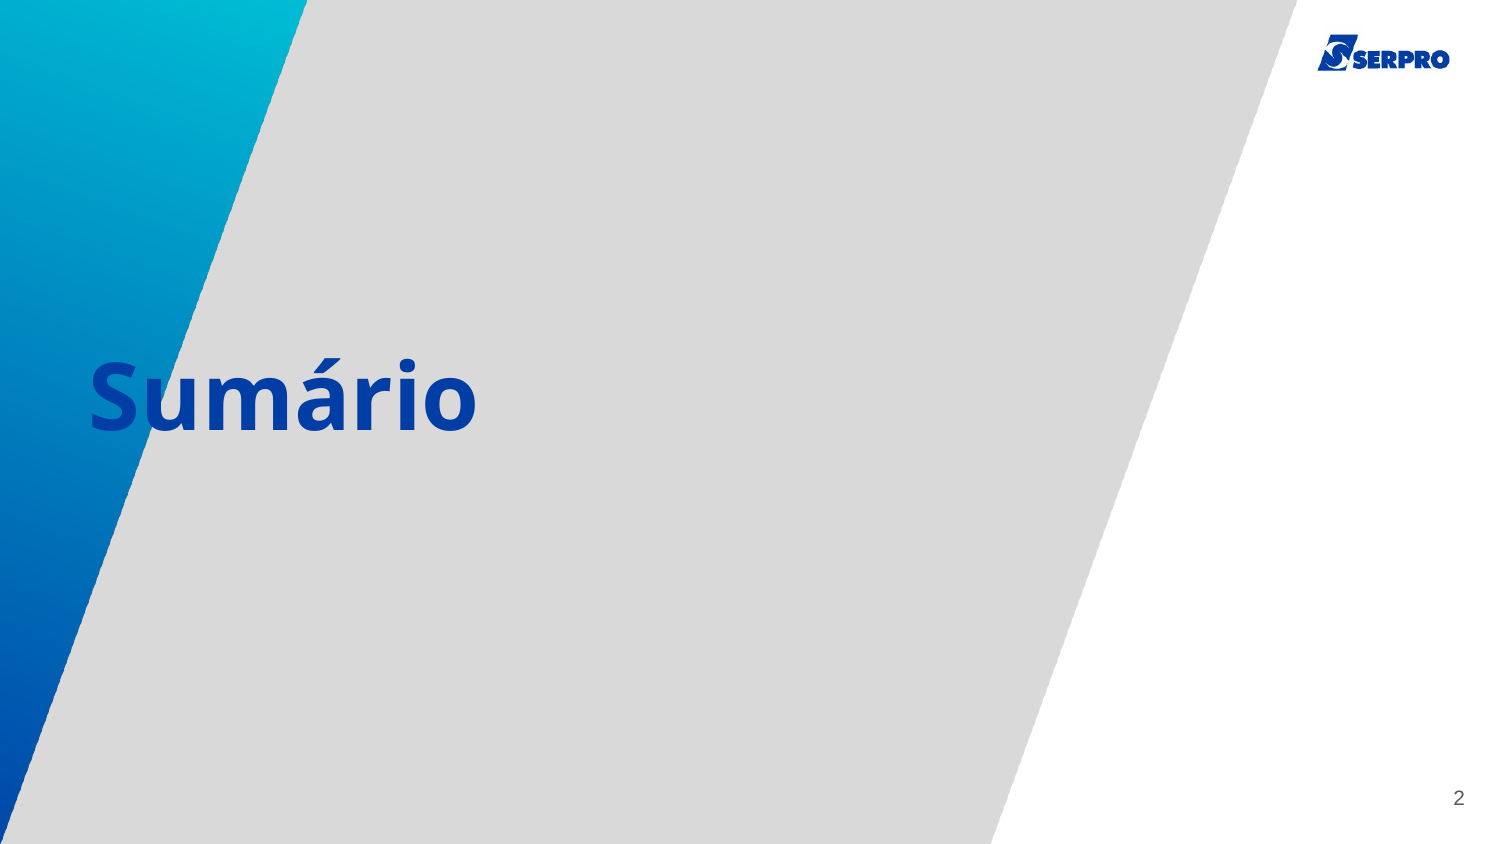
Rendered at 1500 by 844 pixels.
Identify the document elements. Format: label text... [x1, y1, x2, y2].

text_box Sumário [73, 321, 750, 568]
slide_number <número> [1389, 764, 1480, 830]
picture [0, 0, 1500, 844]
==
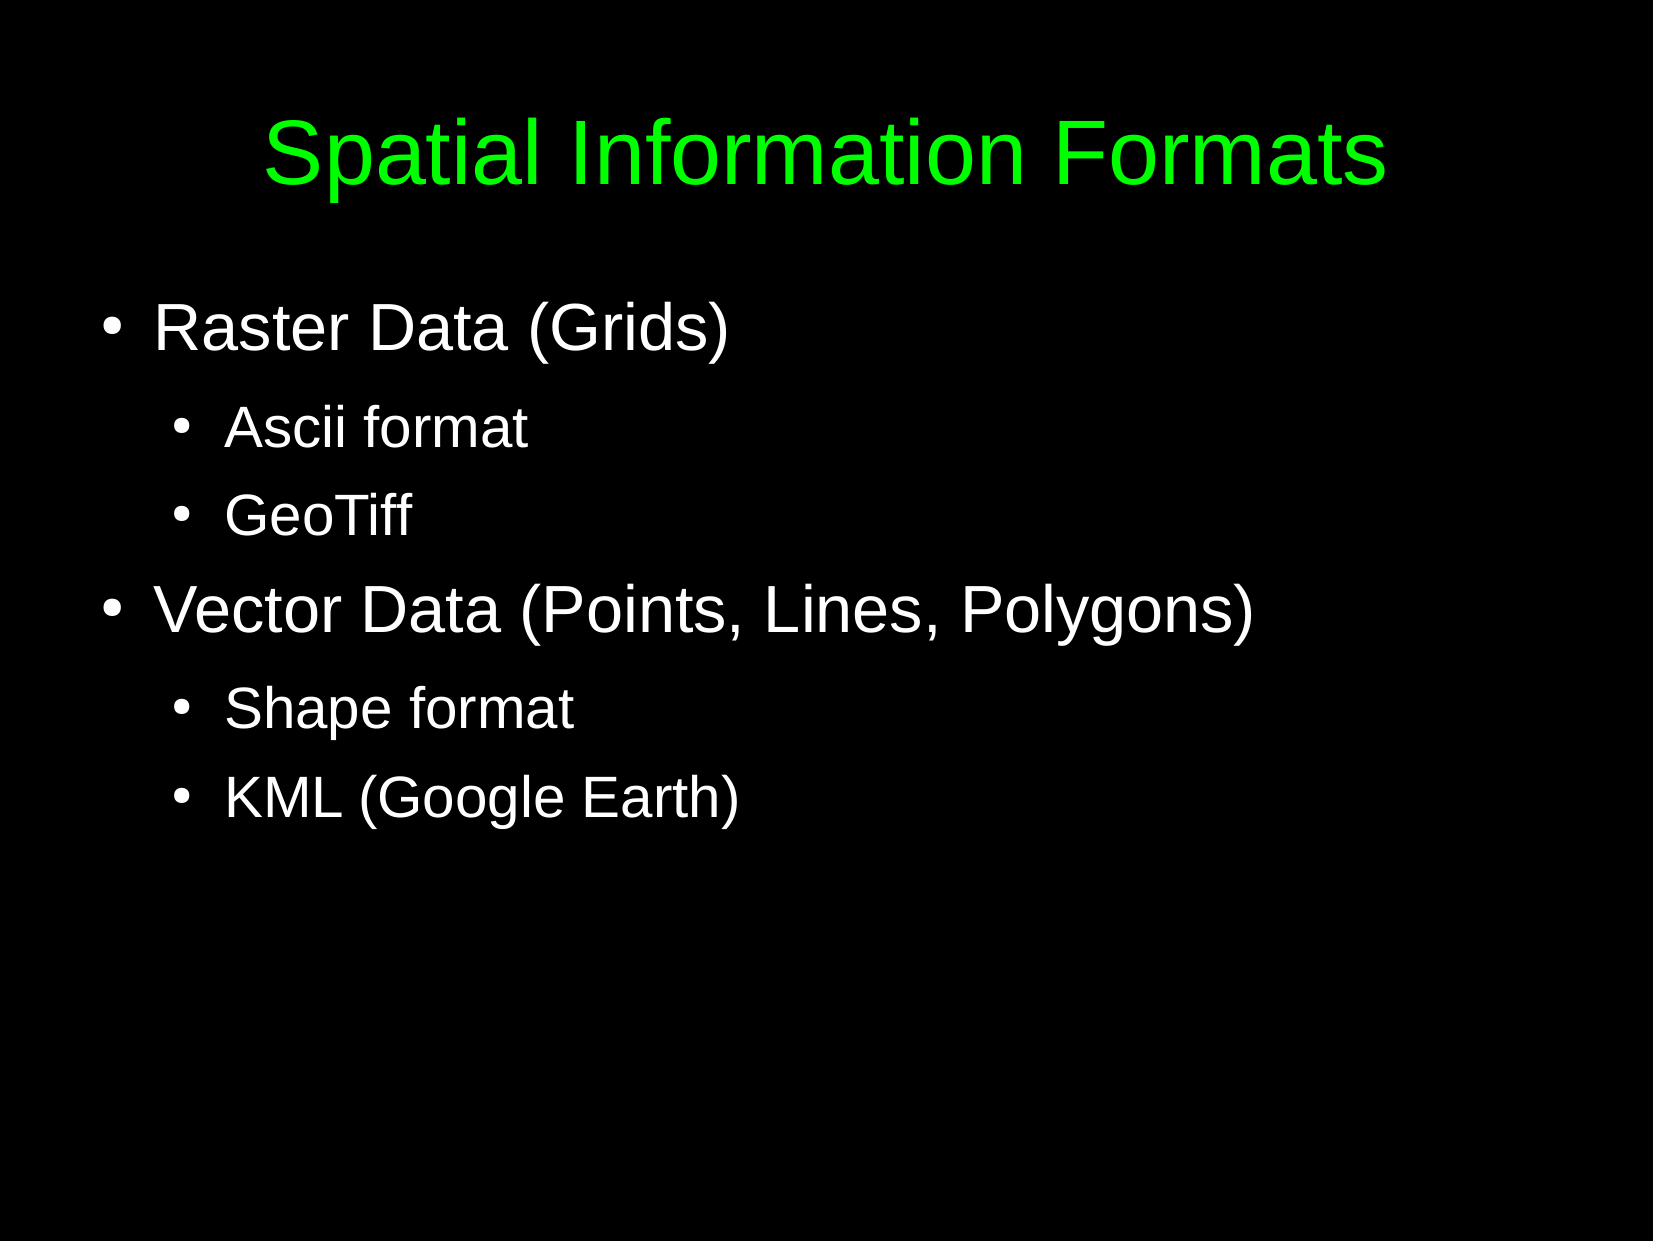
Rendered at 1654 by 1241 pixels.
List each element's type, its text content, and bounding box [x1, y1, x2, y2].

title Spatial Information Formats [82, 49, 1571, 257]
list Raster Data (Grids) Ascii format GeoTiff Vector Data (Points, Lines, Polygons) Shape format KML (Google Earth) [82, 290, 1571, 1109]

Request:
Rewrite the records from the line containing "Rendered at 1500 by 844 pixels." through the line containing "picture [0, 0, 1500, 844]", swapping "Identify" for "Detect" and leaving everything else untouched. Output only those lines.

Finished answer:
Rendered at 1500 by 844 pixels.
Detect the document elements. Format: label text... [x1, y1, x2, y2].

text_box Sumário [73, 321, 750, 568]
slide_number <número> [1389, 764, 1480, 830]
picture [0, 0, 1500, 844]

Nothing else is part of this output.